The State Department advised representatives of foreign governments that their interviews with their citizens being held at Guantanamo Bay would be recorded, The Washington Post reported Tuesday.

Shortly after the 2002 opening of the military prison at Guantanamo Bay, Cuba, the U.S. began allowing delegations from other countries to interrogate terrorism suspects being held there.

In cables sent to the foreign countries, the State Department wrote, "The United States will video tape and sound record the interviews between representatives of your government and the detainee(s) named above." The Post acquired the cables through a Freedom of Information Act request.

Navy Cmdr. J.D. Gordon, a Defense Department spokesman, told the Post it was not "standard operating procedure" to record such interrogations. "If videotapes were made, they were likely used for translators to transcribe and/or for intelligence officers to clarify their notes after the fact," Gordon said.

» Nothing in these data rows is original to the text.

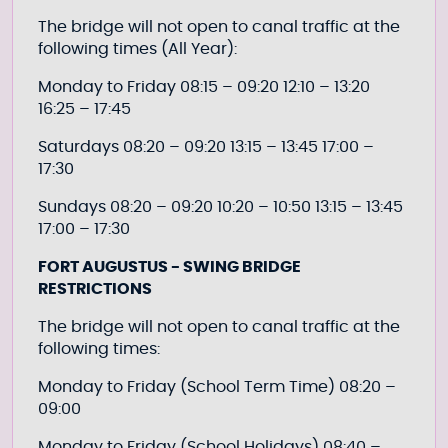
The bridge will not open to canal traffic at the
following times (All Year):
Monday to Friday 08:15 – 09:20 12:10 – 13:20
16:25 – 17:45
Saturdays 08:20 – 09:20 13:15 – 13:45 17:00 –
17:30
Sundays 08:20 – 09:20 10:20 – 10:50 13:15 – 13:45
17:00 – 17:30
FORT AUGUSTUS - SWING BRIDGE
RESTRICTIONS
The bridge will not open to canal traffic at the
following times:
Monday to Friday (School Term Time) 08:20 –
09:00
Monday to Friday (School Holidays) 08:40 –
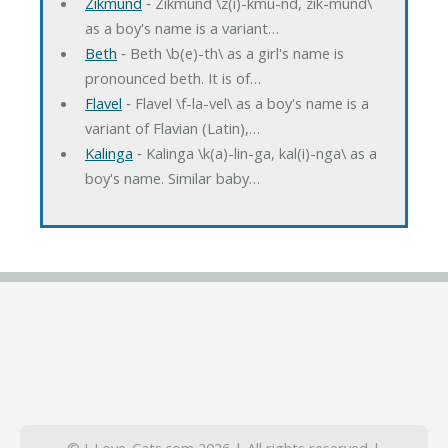
Zikmund
‐ Zikmund \z(i)-kmu-nd, zik-mund\
as a boy's name is a variant…
Beth
‐ Beth \b(e)-th\ as a girl's name is
pronounced beth. It is of…
Flavel
‐ Flavel \f-la-vel\ as a boy's name is a
variant of Flavian (Latin),…
Kalinga
‐ Kalinga \k(a)-lin-ga, kal(i)-nga\ as a
boy's name. Similar baby…
© I-Love-Cats.com 2026 | All rights reserved |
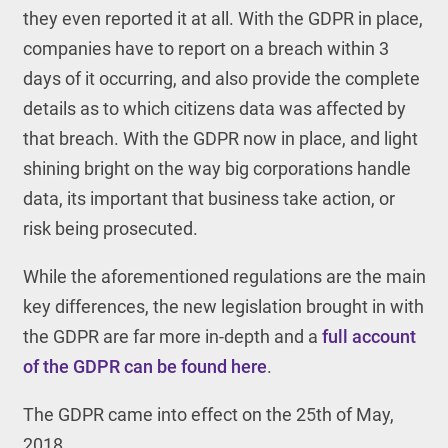
they even reported it at all. With the GDPR in place,
companies have to report on a breach within 3
days of it occurring, and also provide the complete
details as to which citizens data was affected by
that breach. With the GDPR now in place, and light
shining bright on the way big corporations handle
data, its important that business take action, or
risk being prosecuted.
While the aforementioned regulations are the main
key differences, the new legislation brought in with
the GDPR are far more in-depth and a
full account
of the GDPR can be found here
.
The GDPR came into effect on the 25
th
of May,
2018.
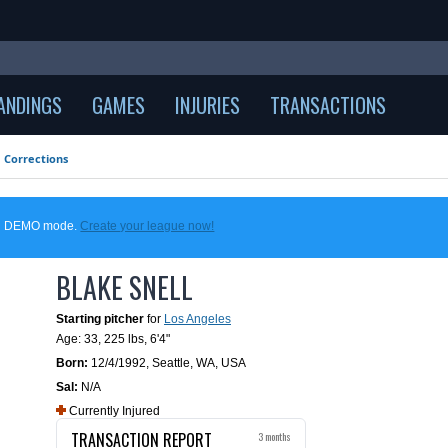
ANDINGS
GAMES
INJURIES
TRANSACTIONS
Corrections
 in DEMO mode.
Create your league now!
BLAKE SNELL
Starting pitcher
for
Los Angeles
Age: 33,
225 lbs
,
6'4"
Born:
12/4/1992
,
Seattle, WA, USA
Sal:
N/A
Currently Injured
TRANSACTION REPORT
3 months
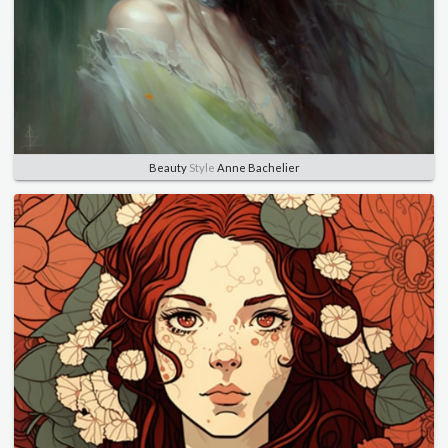
Beauty
Style
Anne Bachelier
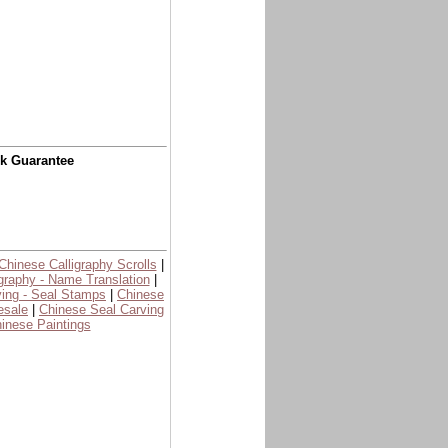
ck Guarantee
Chinese Calligraphy Scrolls
|
graphy - Name Translation
|
ing - Seal Stamps
|
Chinese
esale
|
Chinese Seal Carving
inese Paintings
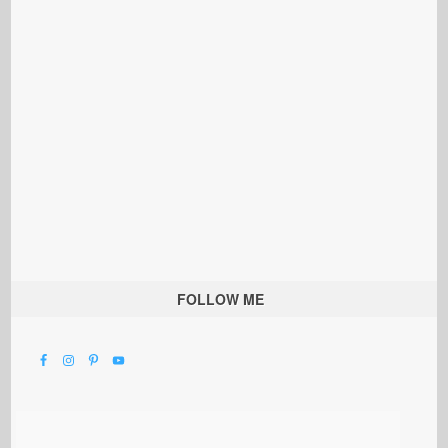
FOLLOW ME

George Brent Mickum IV, a Washington lawyer who has represented some of the Guantanamo Bay detainees, told the Post, "There is absolutely no doubt in my mind that these tapes did in fact exist."

Last month, lawyers for Canadian-born terrorism suspect Omar Khadr released videotapes of their client being interrogated by Canadian intelligence agents at Guantanamo in 2003.

Gordon, the Pentagon spokesman, said the video was made by U.S. authorities and turned over to Khadr's defense team.